WRITTEN TASK:
Transcribe word for word the stretch of items from the line containing "the SQL Language:**" through the end of the items, and nothing else.

ENTRIES SHOWN:
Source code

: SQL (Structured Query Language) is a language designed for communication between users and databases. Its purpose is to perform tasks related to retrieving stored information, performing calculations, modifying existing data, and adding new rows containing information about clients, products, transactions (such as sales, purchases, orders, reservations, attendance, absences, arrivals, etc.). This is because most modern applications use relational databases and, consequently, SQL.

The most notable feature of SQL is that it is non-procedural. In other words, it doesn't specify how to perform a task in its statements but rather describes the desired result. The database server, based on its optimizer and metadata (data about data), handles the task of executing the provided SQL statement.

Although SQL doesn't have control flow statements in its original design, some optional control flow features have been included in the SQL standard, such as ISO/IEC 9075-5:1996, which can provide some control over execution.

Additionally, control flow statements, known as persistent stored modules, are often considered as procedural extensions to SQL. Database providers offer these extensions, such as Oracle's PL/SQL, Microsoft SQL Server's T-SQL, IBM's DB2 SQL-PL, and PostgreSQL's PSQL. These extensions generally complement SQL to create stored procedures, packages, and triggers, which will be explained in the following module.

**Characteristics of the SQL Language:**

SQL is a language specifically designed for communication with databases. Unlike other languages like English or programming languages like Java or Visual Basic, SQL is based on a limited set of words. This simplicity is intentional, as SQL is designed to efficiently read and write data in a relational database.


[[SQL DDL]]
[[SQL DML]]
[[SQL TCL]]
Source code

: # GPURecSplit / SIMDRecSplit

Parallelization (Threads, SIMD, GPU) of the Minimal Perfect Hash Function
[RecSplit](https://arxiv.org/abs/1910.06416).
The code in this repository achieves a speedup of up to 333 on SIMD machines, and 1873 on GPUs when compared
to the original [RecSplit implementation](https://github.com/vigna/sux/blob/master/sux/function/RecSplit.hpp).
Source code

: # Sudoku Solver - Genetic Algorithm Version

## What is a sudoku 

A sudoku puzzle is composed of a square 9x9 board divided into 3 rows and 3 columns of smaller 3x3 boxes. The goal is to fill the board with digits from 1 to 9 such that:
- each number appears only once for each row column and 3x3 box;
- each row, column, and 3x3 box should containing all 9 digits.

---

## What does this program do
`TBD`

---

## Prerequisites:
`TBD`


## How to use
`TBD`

EXPECTED OUTPUT:
**Characteristics of the SQL Language:**

SQL is a language specifically designed for communication with databases. Unlike other languages like English or programming languages like Java or Visual Basic, SQL is based on a limited set of words. This simplicity is intentional, as SQL is designed to efficiently read and write data in a relational database.


[[SQL DDL]]
[[SQL DML]]
[[SQL TCL]]
Source code

: # GPURecSplit / SIMDRecSplit

Parallelization (Threads, SIMD, GPU) of the Minimal Perfect Hash Function
[RecSplit](https://arxiv.org/abs/1910.06416).
The code in this repository achieves a speedup of up to 333 on SIMD machines, and 1873 on GPUs when compared
to the original [RecSplit implementation](https://github.com/vigna/sux/blob/master/sux/function/RecSplit.hpp).
Source code

: # Sudoku Solver - Genetic Algorithm Version

## What is a sudoku 

A sudoku puzzle is composed of a square 9x9 board divided into 3 rows and 3 columns of smaller 3x3 boxes. The goal is to fill the board with digits from 1 to 9 such that:
- each number appears only once for each row column and 3x3 box;
- each row, column, and 3x3 box should containing all 9 digits.

---

## What does this program do
`TBD`

---

## Prerequisites:
`TBD`


## How to use
`TBD`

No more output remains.